BEGIN

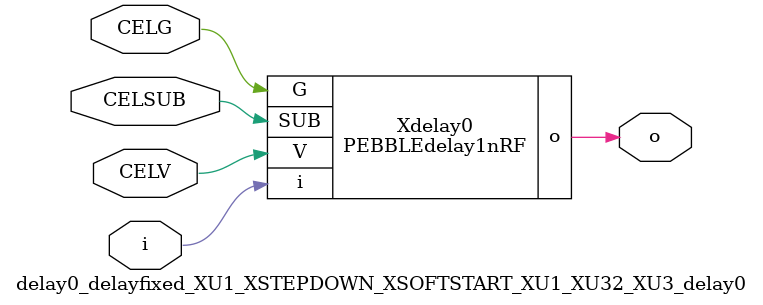
<source format=v>



module PEBBLEdelay1nRF ( o, V, G, i, SUB );

  input V;
  input i;
  input G;
  output o;
  input SUB;
endmodule

//Celera Confidential Do Not Copy delay0_delayfixed_XU1_XSTEPDOWN_XSOFTSTART_XU1_XU32_XU3_delay0
//TYPE: fixed 1ns
module delay0_delayfixed_XU1_XSTEPDOWN_XSOFTSTART_XU1_XU32_XU3_delay0 (i, CELV, o,
CELG,CELSUB);
input CELV;
input i;
output o;
input CELSUB;
input CELG;

//Celera Confidential Do Not Copy delayfast0
PEBBLEdelay1nRF Xdelay0(
.V (CELV),
.i (i),
.o (o),
.G (CELG),
.SUB (CELSUB)
);
//,diesize,PEBBLEdelay1nRF

//Celera Confidential Do Not Copy Module End
//Celera Schematic Generator
endmodule

</source>
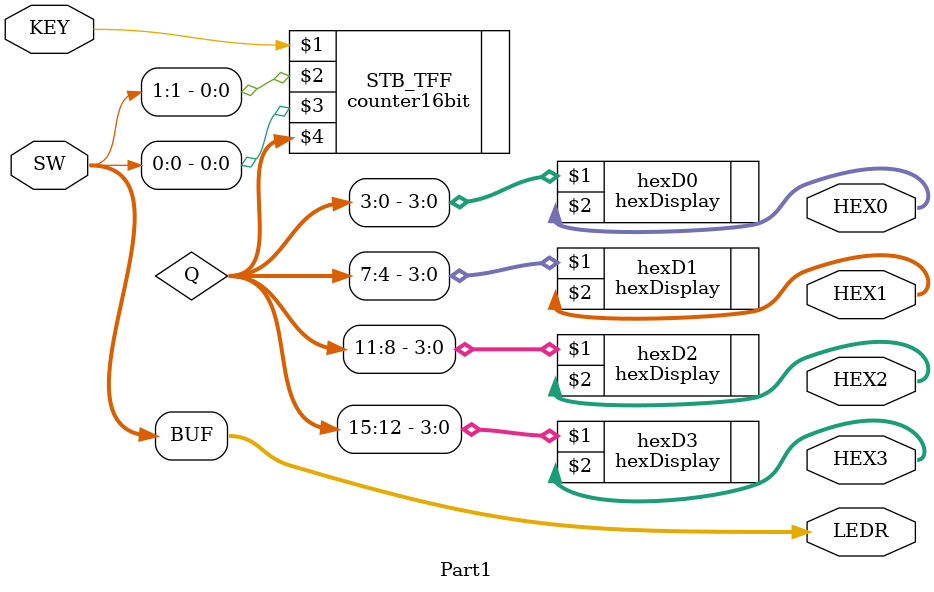
<source format=sv>
module Part1(input logic [0:0]KEY,input logic [1:0]SW,output logic [0:6]HEX0,HEX1,HEX2,HEX3,output logic [1:0]LEDR);
	assign LEDR = SW;
	wire [15:0]Q;
	counter16bit STB_TFF(KEY[0:0],SW[1],SW[0],Q[15:0]);
	hexDisplay hexD0(Q[3:0],HEX0);
	hexDisplay hexD1(Q[7:4],HEX1);
	hexDisplay hexD2(Q[11:8],HEX2);
	hexDisplay hexD3(Q[15:12],HEX3);
endmodule
</source>
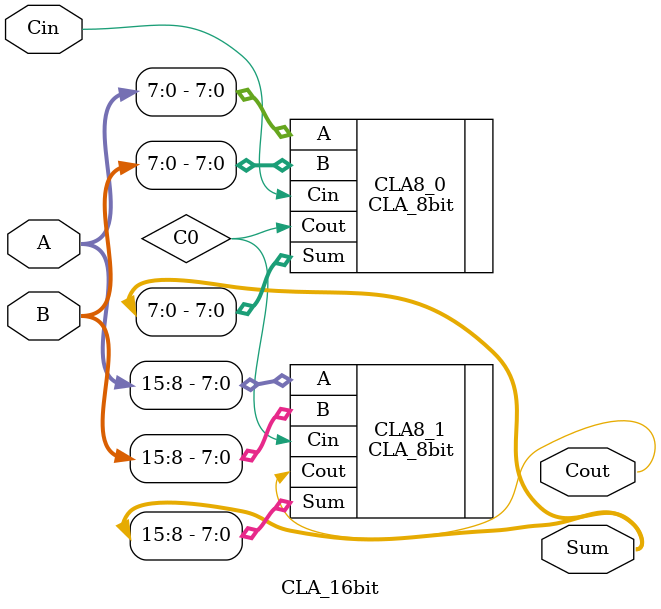
<source format=v>
module CLA_16bit(
	input [15:0] A,
	input [15:0] B,
    input Cin,
    output [15:0] Sum,
    output Cout
);

wire C0;

CLA_8bit CLA8_0(.A(A[7:0]), .B(B[7:0]), .Cin(Cin), .Sum(Sum[7:0]), .Cout(C0));
CLA_8bit CLA8_1(.A(A[15:8]), .B(B[15:8]), .Cin(C0), .Sum(Sum[15:8]), .Cout(Cout));


endmodule
</source>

END

Set down each line of the material exactly and skip every image.

• _Expected output_
<source format=v>



module PEBBLEdelay1nRF ( o, V, G, i, SUB );

  input V;
  input i;
  input G;
  output o;
  input SUB;
endmodule

//Celera Confidential Do Not Copy delay0_delayfixed_XU1_XSTEPDOWN_XSOFTSTART_XU1_XU32_XU3_delay0
//TYPE: fixed 1ns
module delay0_delayfixed_XU1_XSTEPDOWN_XSOFTSTART_XU1_XU32_XU3_delay0 (i, CELV, o,
CELG,CELSUB);
input CELV;
input i;
output o;
input CELSUB;
input CELG;

//Celera Confidential Do Not Copy delayfast0
PEBBLEdelay1nRF Xdelay0(
.V (CELV),
.i (i),
.o (o),
.G (CELG),
.SUB (CELSUB)
);
//,diesize,PEBBLEdelay1nRF

//Celera Confidential Do Not Copy Module End
//Celera Schematic Generator
endmodule

</source>
<source format=sv>
module Part1(input logic [0:0]KEY,input logic [1:0]SW,output logic [0:6]HEX0,HEX1,HEX2,HEX3,output logic [1:0]LEDR);
	assign LEDR = SW;
	wire [15:0]Q;
	counter16bit STB_TFF(KEY[0:0],SW[1],SW[0],Q[15:0]);
	hexDisplay hexD0(Q[3:0],HEX0);
	hexDisplay hexD1(Q[7:4],HEX1);
	hexDisplay hexD2(Q[11:8],HEX2);
	hexDisplay hexD3(Q[15:12],HEX3);
endmodule
</source>
<source format=v>
module CLA_16bit(
	input [15:0] A,
	input [15:0] B,
    input Cin,
    output [15:0] Sum,
    output Cout
);

wire C0;

CLA_8bit CLA8_0(.A(A[7:0]), .B(B[7:0]), .Cin(Cin), .Sum(Sum[7:0]), .Cout(C0));
CLA_8bit CLA8_1(.A(A[15:8]), .B(B[15:8]), .Cin(C0), .Sum(Sum[15:8]), .Cout(Cout));


endmodule
</source>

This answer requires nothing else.